Dans une situation où ces problématiques venaient à être résolues via diverses obligations ou réglementations, se pose alors la question de savoir s’il est réellement souhaitable d’arriver à 100% de plastique recyclable. "Déjà, il est impossible d’arriver à 100% à cause des pertes et des loupés lors des phases de recyclage. On serait plutôt autour des 90/95%. Il est donc important d’utiliser le terme : tendre vers le 100%", tient à préciser Sophie Sicard. Selon elle, il est possible et souhaitable de tendre vers le 100% puisque l’impact carbone du plastique recyclé "est réduit au minimum des 2/3" comparé à la fabrication du vierge. Enzo Muttini va dans le même sens : "Cette pollution est encore plus minime comparée à celle de l’incinération du plastique non-recyclé".

 

Pourtant Nathalie Gontard, directrice de recherche à l’Inrae (Institut national de recherche pour l'agriculture, l'alimentation et l'environnement) tient à nuancer et souhaite mettre en lumière la confusion autour du terme recyclage. Au sens littéral du terme, il consiste à retransformer un objet en un objet identique. Actuellement, "moins de 1% de nos déchets plastiques sont réellement recyclables" : les bouteilles en PET. Le reste, c’est du décyclage. Inclus à tort dans l’idée de recyclage, son objectif se résume "à transformer du plastique dégradé en un autre objet. Des bouteilles en chaises par exemple".

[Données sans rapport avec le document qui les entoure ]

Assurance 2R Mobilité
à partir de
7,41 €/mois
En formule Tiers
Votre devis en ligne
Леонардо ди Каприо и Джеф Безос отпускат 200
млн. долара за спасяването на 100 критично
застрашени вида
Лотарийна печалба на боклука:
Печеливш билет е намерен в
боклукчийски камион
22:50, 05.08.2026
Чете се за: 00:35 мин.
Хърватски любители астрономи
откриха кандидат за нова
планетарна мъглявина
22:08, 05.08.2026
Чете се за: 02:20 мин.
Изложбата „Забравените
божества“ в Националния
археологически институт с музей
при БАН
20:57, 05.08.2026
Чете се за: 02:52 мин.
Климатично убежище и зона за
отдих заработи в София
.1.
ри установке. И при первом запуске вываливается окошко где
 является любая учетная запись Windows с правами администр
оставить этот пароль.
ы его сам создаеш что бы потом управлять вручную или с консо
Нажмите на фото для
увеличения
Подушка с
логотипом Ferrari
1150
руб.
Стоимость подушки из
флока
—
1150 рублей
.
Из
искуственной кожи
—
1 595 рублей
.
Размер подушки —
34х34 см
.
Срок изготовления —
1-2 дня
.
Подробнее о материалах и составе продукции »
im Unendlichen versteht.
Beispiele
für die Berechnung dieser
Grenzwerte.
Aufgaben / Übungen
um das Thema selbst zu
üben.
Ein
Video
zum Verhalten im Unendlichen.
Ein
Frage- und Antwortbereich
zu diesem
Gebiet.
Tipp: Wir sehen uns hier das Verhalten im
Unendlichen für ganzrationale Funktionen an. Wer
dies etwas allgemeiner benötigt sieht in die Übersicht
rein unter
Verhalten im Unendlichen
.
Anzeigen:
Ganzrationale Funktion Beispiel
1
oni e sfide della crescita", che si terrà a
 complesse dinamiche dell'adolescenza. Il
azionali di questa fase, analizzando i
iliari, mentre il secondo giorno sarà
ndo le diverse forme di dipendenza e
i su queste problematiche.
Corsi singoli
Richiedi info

Un procédé problématique selon la directrice de recherche, puisqu’il ne contribue pas à réduire la consommation de plastique, au contraire, "il la pérennise". "Dans certaines utilisations, on fait disparaître des matériaux qui ne posaient pas de soucis environnementaux comme la laine ou le bois pour les remplacer par du plastique décyclé, sans pour autant réduire la production de plastique vierge". Et le plastique dans sa globalité "pollue tout au long de son usage en se dégradant en micro et nanoparticules".

Avec le recyclage plastique à proprement parler, la problématique des nanoparticules persiste, mais il a le mérite de pouvoir réduire la consommation de plastique. Pourtant, on est encore loin de savoir recycler toutes ses variantes : "On n’est qu’à 1%, comment peut-on imaginer tendre vers les 100 % dans un délai raisonnable ?", questionne Nathalie Gontard. Même si le zéro plastique est "utopique", la priorité n°1 reste donc "de réduire au maximum notre consommation de plastique, de conserver son usage au strict minimum et d’utiliser les techniques de recyclage uniquement pour les plastiques vraiment utiles". Avec le plastique, "c’est la dose qui fait le poison », conclut la directrice de recherche.